## 本文の抜き出し:
○ ○ ○ ○ ○
擘・劈(読み)つんざく

精選版 日本国語大辞典 「擘・劈」の意味・読み・例文・類語

つん‐ざ・く【擘・劈】

[1] 〘他カ五(四)〙 (古くは「つむさく」と表記。原義は「抓(つ)み裂(さ)く」で爪の先で植物などを裂き分かつ意。→つみさく)
① 手や爪で裂く。
※大東急記念文庫本熾盛光仏頂儀軌天承元年点(1131)「甜脆(てんぜい)等を皆須く擘(ひらき)(別訓 ツムサキ)砕(くだ)いて」
② 強く破る。
太平記(14C後)七「龍伯公が力を得ずば山をも擘(ツンザキ)難し」
[2] 〘自カ下二〙 ⇒つんざける(擘)
○ ○ ○ ○ ○
## データセットの項目:
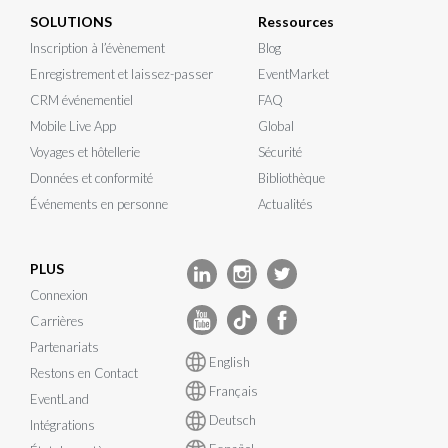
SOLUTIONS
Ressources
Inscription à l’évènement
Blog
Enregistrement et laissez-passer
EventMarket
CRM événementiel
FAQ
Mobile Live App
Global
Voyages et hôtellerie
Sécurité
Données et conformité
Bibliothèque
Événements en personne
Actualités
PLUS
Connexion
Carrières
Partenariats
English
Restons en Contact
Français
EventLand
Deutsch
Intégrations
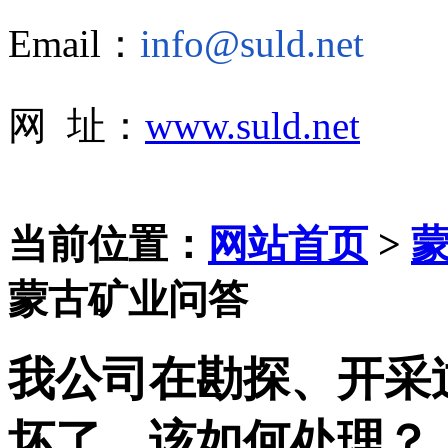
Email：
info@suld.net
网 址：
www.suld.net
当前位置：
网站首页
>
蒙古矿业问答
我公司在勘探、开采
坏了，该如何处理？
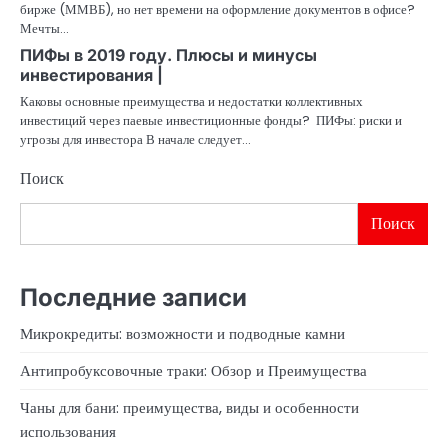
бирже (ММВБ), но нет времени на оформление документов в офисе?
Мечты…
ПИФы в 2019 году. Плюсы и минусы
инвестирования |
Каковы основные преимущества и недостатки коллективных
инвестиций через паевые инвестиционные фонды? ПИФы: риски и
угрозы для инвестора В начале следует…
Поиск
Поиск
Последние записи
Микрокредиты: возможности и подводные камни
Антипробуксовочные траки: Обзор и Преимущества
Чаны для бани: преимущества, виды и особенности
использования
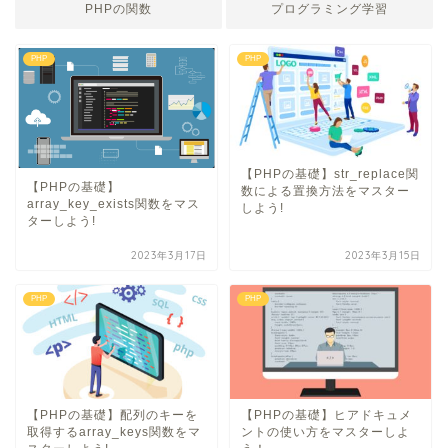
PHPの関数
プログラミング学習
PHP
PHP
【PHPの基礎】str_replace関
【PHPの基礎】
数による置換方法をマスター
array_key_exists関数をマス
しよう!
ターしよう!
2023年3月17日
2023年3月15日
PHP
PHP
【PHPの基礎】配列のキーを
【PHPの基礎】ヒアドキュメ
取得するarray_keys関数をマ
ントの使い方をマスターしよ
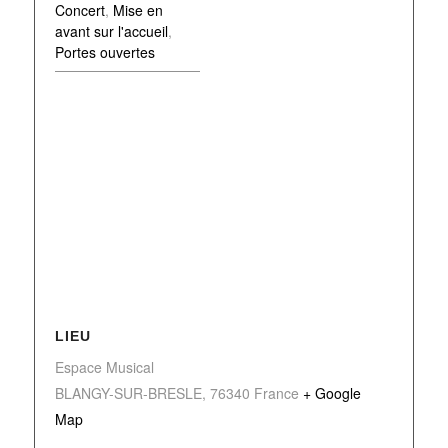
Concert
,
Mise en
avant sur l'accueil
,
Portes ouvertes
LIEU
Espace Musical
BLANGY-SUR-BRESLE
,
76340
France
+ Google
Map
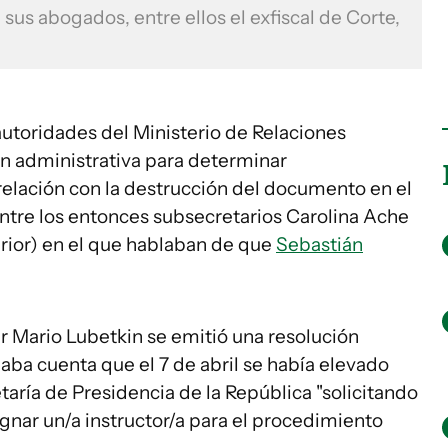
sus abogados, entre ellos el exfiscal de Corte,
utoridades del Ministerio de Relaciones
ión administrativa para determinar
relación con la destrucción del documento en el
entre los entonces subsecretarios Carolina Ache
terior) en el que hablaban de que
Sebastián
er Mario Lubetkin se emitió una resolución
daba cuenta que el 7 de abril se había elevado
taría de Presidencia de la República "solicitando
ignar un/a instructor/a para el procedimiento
○ ○ ○ ○ ○
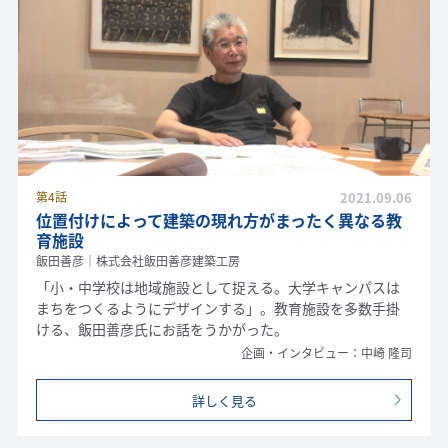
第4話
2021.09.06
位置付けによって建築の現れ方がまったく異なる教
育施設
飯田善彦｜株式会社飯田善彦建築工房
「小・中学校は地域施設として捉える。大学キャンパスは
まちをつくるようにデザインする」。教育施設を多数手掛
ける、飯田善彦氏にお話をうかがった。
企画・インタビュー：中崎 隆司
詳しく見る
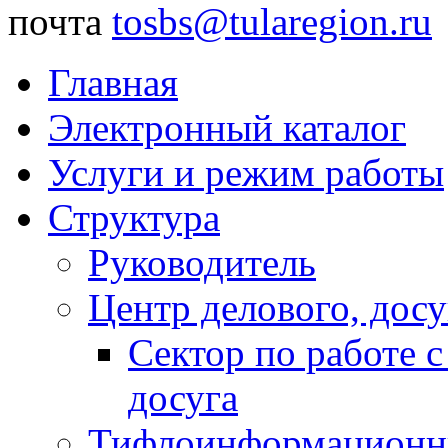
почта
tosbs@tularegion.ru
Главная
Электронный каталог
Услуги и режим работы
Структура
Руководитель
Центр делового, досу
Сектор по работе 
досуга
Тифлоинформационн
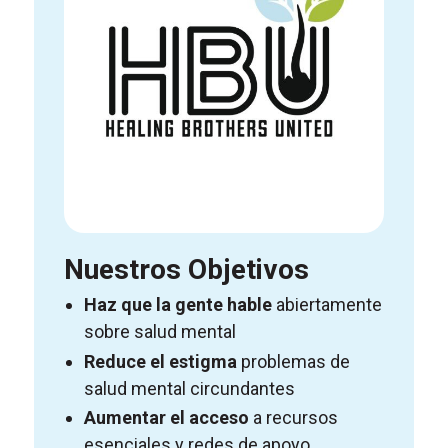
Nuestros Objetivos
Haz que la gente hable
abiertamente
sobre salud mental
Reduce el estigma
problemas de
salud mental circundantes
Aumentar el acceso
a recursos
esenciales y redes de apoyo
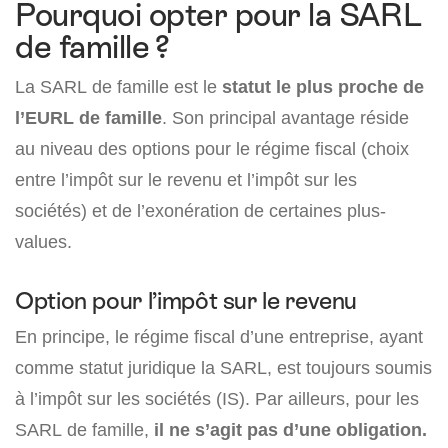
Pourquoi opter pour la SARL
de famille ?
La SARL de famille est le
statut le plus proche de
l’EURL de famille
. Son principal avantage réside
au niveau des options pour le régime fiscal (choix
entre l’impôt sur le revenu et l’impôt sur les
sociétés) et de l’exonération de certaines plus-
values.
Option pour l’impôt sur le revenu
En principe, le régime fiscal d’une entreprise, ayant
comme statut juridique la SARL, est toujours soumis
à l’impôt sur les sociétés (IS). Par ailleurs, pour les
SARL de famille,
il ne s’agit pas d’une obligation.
○ ○ ○ ○ ○
## やること:
上にある「擘・劈」の辞書の説明のうち、「擘・劈(読み)つんざく」から「らき)(別訓 ツムサキ)砕(くだ)いて」」までを、「らき)(別訓 ツムサキ)砕(くだ)いて」」も含めて書き写してください。

## 答え:
擘・劈(読み)つんざく

精選版 日本国語大辞典 「擘・劈」の意味・読み・例文・類語

つん‐ざ・く【擘・劈】

[1] 〘他カ五(四)〙 (古くは「つむさく」と表記。原義は「抓(つ)み裂(さ)く」で爪の先で植物などを裂き分かつ意。→つみさく)
① 手や爪で裂く。
※大東急記念文庫本熾盛光仏頂儀軌天承元年点(1131)「甜脆(てんぜい)等を皆須く擘(ひらき)(別訓 ツムサキ)砕(くだ)いて」